Trump declarou que o Canadá tem explorado os Estados Unidos ao longo dos anos, conforme afirmou na sua plataforma Truth Social, após o insucesso das conversações comerciais entre Washington e Ottawa.
Ele especificou que, a partir de 1º de janeiro de 2027, as tarifas aplicadas a todos os tipos de automóveis, camionetes, peças automotivas e aço serão elevadas para 50%. Trump ressaltou que, se esses produtos forem fabricados nos EUA, não estarão sujeitos a tais tarifas.
Atualmente, o aço canadense que entra nos Estados Unidos já enfrenta impostos que podem chegar a 50%. Trump também criticou Ottawa por impor «tarifas ridículas», alegando que estas dificultaram a vida dos agricultores americanos e contribuíram para um déficit comercial de 60 mil milhões de dólares (equivalente a 51 mil milhões de euros).
O líder americano classificou a situação como «insustentável e terminada», adicionando que o Canadá figura entre as piores nações mundiais para conduzir negócios.
Esta nova ameaça surgiu após o colapso das negociações realizadas na sexta-feira, poucas horas antes do prazo estipulado por Trump para um acordo. Como resultado, os Estados Unidos implementaram tarifas de 50% sobre aproximadamente 20 mil milhões de dólares (17 mil milhões de euros) em mercadorias canadenses, enquanto Ottawa anunciou medidas de retaliação a vigorarem a partir de 8 de setembro.
As tarifas americanas previstas cobrirão cerca de 5% das exportações anuais do Canadá para os Estados Unidos.
O primeiro-ministro canadense, Mark Carney, acusou Washington de apresentar exigências inaceitáveis em cima da hora, referentes às tarifas automotivas, à capacidade do Canadá de firmar futuros pactos comerciais e às proteções culturais do país. Carney declarou que «eles pediram demasiado e ofereceram muito pouco», acusando Washington de usar a «integração económica como arma».

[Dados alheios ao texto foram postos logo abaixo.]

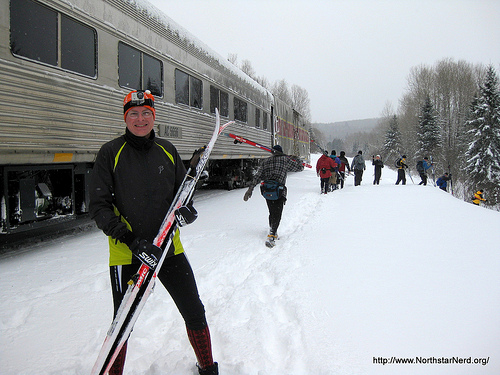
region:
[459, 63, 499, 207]
A snow covered evergreen tree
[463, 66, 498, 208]
A snow covered pine tree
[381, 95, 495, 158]
Grouping of snow covered trees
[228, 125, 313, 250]
A person wearing a black and white plaid shirt carrying their red skiis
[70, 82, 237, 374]
A person dressed in skiing attire holding a pair of skiis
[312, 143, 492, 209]
A group of people walking in a line in the snow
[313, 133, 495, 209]
A group of people walking down a snow covered hill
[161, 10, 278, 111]
Snow and ice on top of a stainless steel passenger train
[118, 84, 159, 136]
A person wearing a go-pro camera on their head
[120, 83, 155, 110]
Orange winter hat with a Go-Pro camera strapped to it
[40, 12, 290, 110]
train cars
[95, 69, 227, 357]
man holding skis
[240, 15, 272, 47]
white clouds in blue sky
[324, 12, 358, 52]
white clouds in blue sky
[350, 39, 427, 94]
white clouds in blue sky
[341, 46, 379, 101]
white clouds in blue sky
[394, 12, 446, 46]
white clouds in blue sky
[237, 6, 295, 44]
white clouds in blue sky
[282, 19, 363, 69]
white clouds in blue sky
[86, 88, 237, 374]
A man holding skis.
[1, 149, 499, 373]
A large area of snow.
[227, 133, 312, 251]
A man carrying skis.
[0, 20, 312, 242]
A silver train in the snow.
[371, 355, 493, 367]
A black website address.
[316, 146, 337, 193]
A person wearing red.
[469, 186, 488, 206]
A person wearing yellow.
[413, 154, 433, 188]
A person wearing blue.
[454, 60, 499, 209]
A pine tree with snow on it.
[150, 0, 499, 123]
A gray overcast sky.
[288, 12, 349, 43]
white clouds in blue sky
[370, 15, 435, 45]
white clouds in blue sky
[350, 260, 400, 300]
white snow on the ground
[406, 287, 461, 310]
white snow on the ground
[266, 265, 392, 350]
white snow on the ground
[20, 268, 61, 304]
white snow on the ground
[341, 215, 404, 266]
white snow on the ground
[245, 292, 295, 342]
white snow on the ground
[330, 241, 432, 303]
white snow on the ground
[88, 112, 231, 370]
a long pair of white skis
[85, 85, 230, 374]
a woman with her skis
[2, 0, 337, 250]
a long silver train in the snow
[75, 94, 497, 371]
a group of skiiers on a trail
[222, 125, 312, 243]
a man carrying his red skis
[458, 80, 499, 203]
a tall snow covered tree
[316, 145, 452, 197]
a crowd of people heading down a hill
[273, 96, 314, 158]
a snow covered train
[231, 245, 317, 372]
a path in the snow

O chefe de Governo canadense informou que Ottawa estava disposta a suspender as tarifas de retaliação remanescentes sobre aço, alumínio e automóveis, desde que Washington reduzisse significativamente as suas próprias taxas, mas considerou que as demandas americanas ultrapassaram os limites razoáveis.

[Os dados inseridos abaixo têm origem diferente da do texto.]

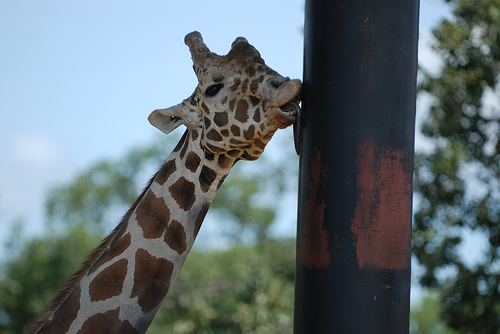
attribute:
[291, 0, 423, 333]
black pole — tall and thick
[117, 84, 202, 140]
ear — white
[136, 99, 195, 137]
ear — white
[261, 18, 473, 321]
pole — street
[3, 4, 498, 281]
sky — clear, blue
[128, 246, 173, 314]
spot — brown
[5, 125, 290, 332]
trees — distant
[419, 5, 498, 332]
tree — tall, green, leafy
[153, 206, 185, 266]
spot — brown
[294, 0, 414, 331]
post — black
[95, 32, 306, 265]
giraffe — brown and white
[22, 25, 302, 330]
giraffe — spotted, tan and brown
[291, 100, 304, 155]
tongue — black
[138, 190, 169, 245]
spot — brown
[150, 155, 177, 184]
spot — brown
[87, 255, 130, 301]
spot — brown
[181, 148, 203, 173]
spot — brown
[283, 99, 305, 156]
tongue — black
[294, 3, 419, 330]
pole — black, partially red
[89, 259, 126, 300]
spot — brown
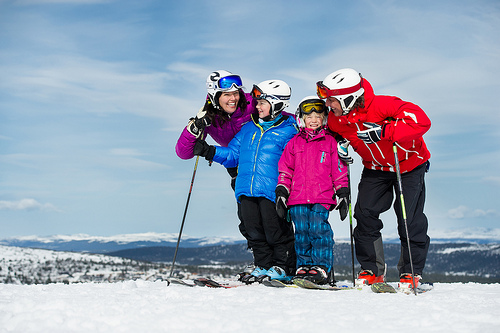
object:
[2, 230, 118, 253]
mountain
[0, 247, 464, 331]
top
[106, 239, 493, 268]
mountain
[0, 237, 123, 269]
snow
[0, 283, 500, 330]
snow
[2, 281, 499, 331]
ground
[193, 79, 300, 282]
boy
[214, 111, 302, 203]
blue jacket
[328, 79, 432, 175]
jacket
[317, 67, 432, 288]
adult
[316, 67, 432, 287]
ski gear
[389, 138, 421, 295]
pole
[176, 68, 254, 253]
female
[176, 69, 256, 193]
ski gear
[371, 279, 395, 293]
skis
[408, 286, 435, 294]
skis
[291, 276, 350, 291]
skis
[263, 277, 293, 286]
skis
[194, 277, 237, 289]
skis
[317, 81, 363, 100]
goggles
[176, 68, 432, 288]
family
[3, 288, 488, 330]
footprints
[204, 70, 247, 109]
helmets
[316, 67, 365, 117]
head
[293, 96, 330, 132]
head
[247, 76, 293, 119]
head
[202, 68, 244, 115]
head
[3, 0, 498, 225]
clouds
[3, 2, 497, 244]
sky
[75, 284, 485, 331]
tracks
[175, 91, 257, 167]
jacket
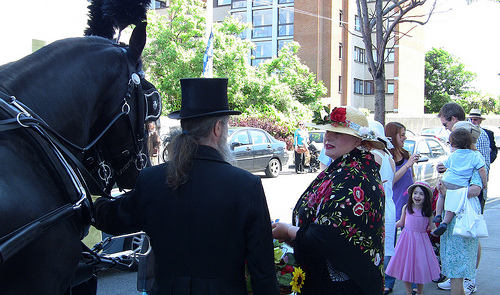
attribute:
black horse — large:
[0, 38, 159, 283]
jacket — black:
[294, 150, 376, 285]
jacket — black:
[97, 143, 276, 293]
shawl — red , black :
[274, 152, 404, 249]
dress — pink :
[385, 208, 440, 294]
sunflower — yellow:
[290, 266, 306, 292]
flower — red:
[326, 106, 347, 123]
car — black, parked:
[225, 123, 289, 180]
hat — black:
[166, 75, 246, 121]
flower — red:
[306, 104, 382, 145]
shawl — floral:
[304, 163, 398, 272]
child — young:
[440, 121, 489, 231]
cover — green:
[324, 117, 456, 133]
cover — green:
[334, 111, 463, 137]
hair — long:
[163, 106, 204, 192]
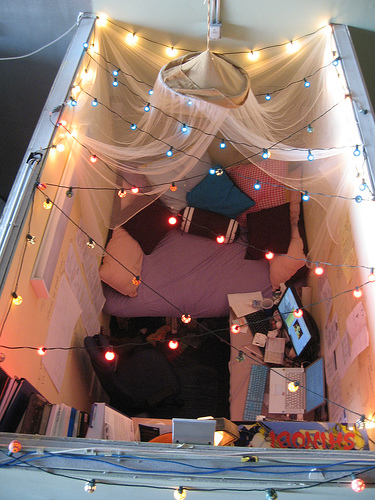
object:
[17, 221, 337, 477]
room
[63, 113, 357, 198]
netting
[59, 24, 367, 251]
mosquito netting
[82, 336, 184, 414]
chair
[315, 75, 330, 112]
ground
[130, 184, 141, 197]
light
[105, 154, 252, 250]
cord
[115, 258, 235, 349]
cord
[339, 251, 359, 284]
paper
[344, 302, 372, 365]
paper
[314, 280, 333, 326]
paper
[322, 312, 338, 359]
paper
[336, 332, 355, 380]
paper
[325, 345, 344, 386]
paper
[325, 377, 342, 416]
paper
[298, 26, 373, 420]
wall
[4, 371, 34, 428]
helmet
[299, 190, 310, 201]
light bulb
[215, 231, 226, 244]
red light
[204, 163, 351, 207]
cord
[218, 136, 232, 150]
blue bulb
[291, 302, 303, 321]
lightbulb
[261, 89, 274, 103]
light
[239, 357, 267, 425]
television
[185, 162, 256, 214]
blue pillow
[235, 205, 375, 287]
cord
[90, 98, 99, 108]
light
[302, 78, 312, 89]
light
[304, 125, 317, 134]
light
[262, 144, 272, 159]
light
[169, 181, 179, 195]
light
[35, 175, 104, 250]
cord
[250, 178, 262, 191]
blue light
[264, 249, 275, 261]
light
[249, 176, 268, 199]
light bulb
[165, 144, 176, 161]
light bulb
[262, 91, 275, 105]
light bulb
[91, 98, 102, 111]
light bulb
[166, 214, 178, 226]
light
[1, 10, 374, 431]
string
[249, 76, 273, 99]
ground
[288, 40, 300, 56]
light bulb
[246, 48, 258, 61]
light bulb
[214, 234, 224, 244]
light bulb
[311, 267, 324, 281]
light bulb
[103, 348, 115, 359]
light bulb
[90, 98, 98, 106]
lightbulb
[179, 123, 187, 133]
lightbulb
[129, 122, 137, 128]
lightbulb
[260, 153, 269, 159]
lightbulb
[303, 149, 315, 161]
lightbulb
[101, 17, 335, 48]
cord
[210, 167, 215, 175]
light bulb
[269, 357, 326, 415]
laptop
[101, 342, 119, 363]
light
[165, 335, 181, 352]
light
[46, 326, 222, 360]
cord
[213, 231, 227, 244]
light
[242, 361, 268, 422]
keyboard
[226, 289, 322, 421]
desk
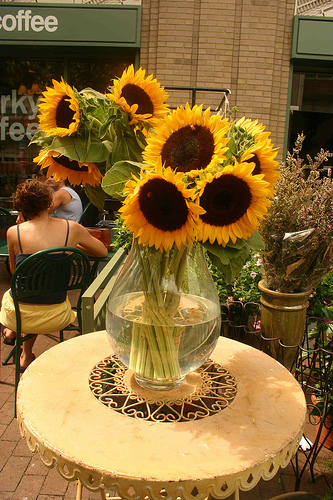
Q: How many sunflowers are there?
A: 6.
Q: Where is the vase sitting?
A: The table.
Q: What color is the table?
A: White.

Por outro lado, o representante comercial americano, Jamieson Greer, atribuiu a falha das negociações ao Canadá, afirmando que Washington havia proposto reduções tarifárias em setores considerados cruciais para Ottawa.

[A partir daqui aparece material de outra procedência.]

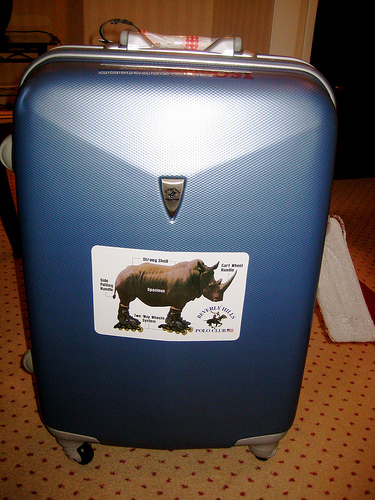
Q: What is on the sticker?
A: A rhino.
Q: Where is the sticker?
A: Suitcase.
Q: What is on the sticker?
A: A rhino.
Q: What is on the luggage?
A: A sticker.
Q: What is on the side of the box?
A: Cloth.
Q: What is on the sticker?
A: A animal.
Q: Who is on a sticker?
A: A rhino.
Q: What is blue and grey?
A: A suitcase.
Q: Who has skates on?
A: A rhino.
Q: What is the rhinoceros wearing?
A: It's wearing rollerblades.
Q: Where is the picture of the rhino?
A: On one side of the suitcase.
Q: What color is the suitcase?
A: Blue.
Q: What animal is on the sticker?
A: A rhinoceros.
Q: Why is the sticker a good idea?
A: It makes the suitcase easy to identify.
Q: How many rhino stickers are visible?
A: One.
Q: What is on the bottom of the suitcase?
A: Wheels.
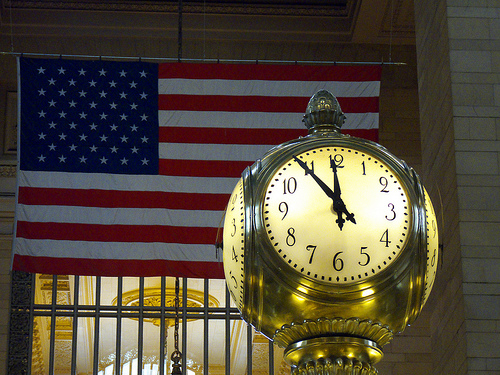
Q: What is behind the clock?
A: A flag.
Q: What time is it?
A: Almost 12.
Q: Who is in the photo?
A: No one.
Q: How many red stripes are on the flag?
A: Seven.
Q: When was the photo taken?
A: During the day.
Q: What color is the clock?
A: Gold.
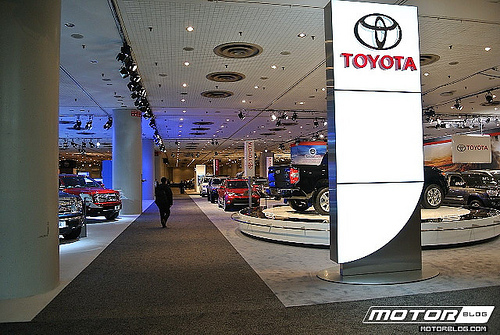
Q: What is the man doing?
A: Walking.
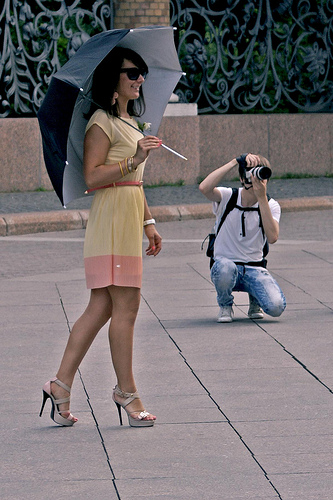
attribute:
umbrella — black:
[35, 25, 183, 210]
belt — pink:
[93, 182, 144, 190]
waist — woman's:
[92, 172, 143, 195]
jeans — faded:
[212, 255, 288, 322]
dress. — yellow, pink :
[83, 108, 150, 281]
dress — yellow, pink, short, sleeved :
[51, 61, 196, 335]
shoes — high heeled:
[39, 375, 156, 427]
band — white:
[143, 217, 155, 227]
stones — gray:
[166, 189, 195, 198]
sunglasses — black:
[118, 66, 148, 82]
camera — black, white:
[237, 149, 273, 188]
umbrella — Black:
[36, 13, 209, 209]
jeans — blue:
[210, 255, 286, 317]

Uma pesquisa conduzida pelo Instituto Angus Reid mostrou que 76% dos cidadãos canadenses apoiam a decisão de Carney de desistir das negociações em vez de aceitar as condições americanas, contrastando com apenas 13% que defendiam ceder às concessões necessárias para fechar um acordo. Este respaldo à postura do primeiro-ministro é majoritário em todas as províncias canadenses, incluindo Alberta, onde alcança 67%.